Security Issues

[MatteoDP]

Hi All,

First of all, I write in this section, but I dont't know if it's the correct one. In case move the topic to the right section, thank you.

I'm writing this topic because, using the 7.3.0 CE version, we noted that user session check is not so strong, if not completely absent.

For example, if an user intercept one of his request and get his sid, he can call other servlet, also if he couldn't access them through the GUI.
In this case, a "simple" user can access, with the following url, to the list, and data, of all users

Code: Select all

http://localhost:8080/logicaldoc/data/users.xml?sid=6867814b-7fcb-4b59-8b1b-389ee59a90b7&required=true

Same happen with

Code: Select all

http://localhost:8080/logicaldoc/data/documents.xml?sid=7dbf67e1-49a4-4981-9d51-fd37825eb1bb&locale=it&folderId=18415619&filename=&max=100&indexed=&page=1

If an user catch this request and change the folderId finding a correct one, can list all documents in a folder forbidden to him.

Moveover same hacking behaviour is possible with all other servlet and method, including, for example, deleting/editing/locking a document of another user in another folder.

So the question is: you know this and, since it's a CE, you don't insert strong security checks or this is a real problem?


Thank you
Matteo

[car031]

Such an issue was already known in old CEs like that. In the 7.5 it is no more there.

[MatteoDP]

Such an issue was already known in old CEs like that. In the 7.5 it is no more there.

Oh, I'm sorry.

I'll update our CE version.

Thank you
Matteo

[MatteoDP]

Such an issue was already known in old CEs like that. In the 7.5 it is no more there.

Hi, I've download the 7.5 bundle tomcat and I've installed it.

Using Chrome, I've completed the setup, created 2 folder and upload 5 documents in the second folder.
With dev tools, I've log all the request and get the following one:

Code: Select all

http://localhost:8080/logicaldoc/data/documents.xml?locale=it&folderId=163840001&filename=&max=100&indexed=&page=1

After doing this, I've created a new user, assigned to guest group; then I removed the permission to guest group to access the second folder.

Using Firefox, I'm logged in with the guest user and correctly I see only one of the two folder existing, the first one.
After this, I've opened a new tab in Firefox, pasted the above request and I'm able to see the xml data of all the 5 documents of the folder that I cannot access through the GUI.

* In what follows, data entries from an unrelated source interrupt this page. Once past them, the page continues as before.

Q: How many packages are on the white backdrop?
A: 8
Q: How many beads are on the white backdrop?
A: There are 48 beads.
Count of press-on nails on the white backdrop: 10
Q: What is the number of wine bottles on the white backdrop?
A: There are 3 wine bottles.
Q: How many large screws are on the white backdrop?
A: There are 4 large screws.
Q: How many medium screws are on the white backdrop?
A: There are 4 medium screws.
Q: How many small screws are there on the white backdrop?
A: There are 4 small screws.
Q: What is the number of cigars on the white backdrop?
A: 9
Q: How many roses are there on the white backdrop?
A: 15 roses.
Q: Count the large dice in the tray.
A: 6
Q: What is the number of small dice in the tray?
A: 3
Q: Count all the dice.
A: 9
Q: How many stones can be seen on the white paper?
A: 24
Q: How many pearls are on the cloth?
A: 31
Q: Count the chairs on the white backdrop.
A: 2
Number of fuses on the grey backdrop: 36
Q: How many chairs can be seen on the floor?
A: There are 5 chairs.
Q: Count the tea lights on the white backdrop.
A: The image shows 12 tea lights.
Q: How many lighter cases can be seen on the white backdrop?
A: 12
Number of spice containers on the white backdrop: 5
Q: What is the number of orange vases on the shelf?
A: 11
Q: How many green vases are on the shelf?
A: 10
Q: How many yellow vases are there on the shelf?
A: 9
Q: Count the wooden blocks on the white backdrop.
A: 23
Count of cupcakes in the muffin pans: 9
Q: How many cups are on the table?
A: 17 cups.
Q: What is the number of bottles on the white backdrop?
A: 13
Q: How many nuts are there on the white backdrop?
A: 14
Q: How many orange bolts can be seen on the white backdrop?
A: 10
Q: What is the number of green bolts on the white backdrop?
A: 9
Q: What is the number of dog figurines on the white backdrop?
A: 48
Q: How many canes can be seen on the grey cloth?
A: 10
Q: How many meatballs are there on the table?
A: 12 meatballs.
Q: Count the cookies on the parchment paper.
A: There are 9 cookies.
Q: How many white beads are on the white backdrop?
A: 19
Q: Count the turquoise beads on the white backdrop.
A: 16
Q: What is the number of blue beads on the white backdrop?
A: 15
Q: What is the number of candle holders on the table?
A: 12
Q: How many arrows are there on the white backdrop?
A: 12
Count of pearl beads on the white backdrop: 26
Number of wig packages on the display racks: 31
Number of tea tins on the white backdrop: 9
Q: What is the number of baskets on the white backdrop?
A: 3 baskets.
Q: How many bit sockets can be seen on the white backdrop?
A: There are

So, I'm sorry but there is still the issue in 7.5.0.

Thank You
Matteo

[car031]

Do as follows:

1. stop LogicalDOC
2. unzip the patch in tomcat/webapps/ROOT/WEB-INF/classes
3. start LogicalDOC

[MatteoDP]

Do as follows:

1. stop LogicalDOC
2. unzip the patch in tomcat/webapps/ROOT/WEB-INF/classes
3. start LogicalDOC

Hi,

I've installed the patch and now I can't replicate the bug.

But same happen for other "dataservlet", like UsersDataServlet.

Could you please share the fix you've done in document servlet?

Thank you
Matteo

ps: I've done a fix by myself, but in the old 7.3 version. If you want I can share it.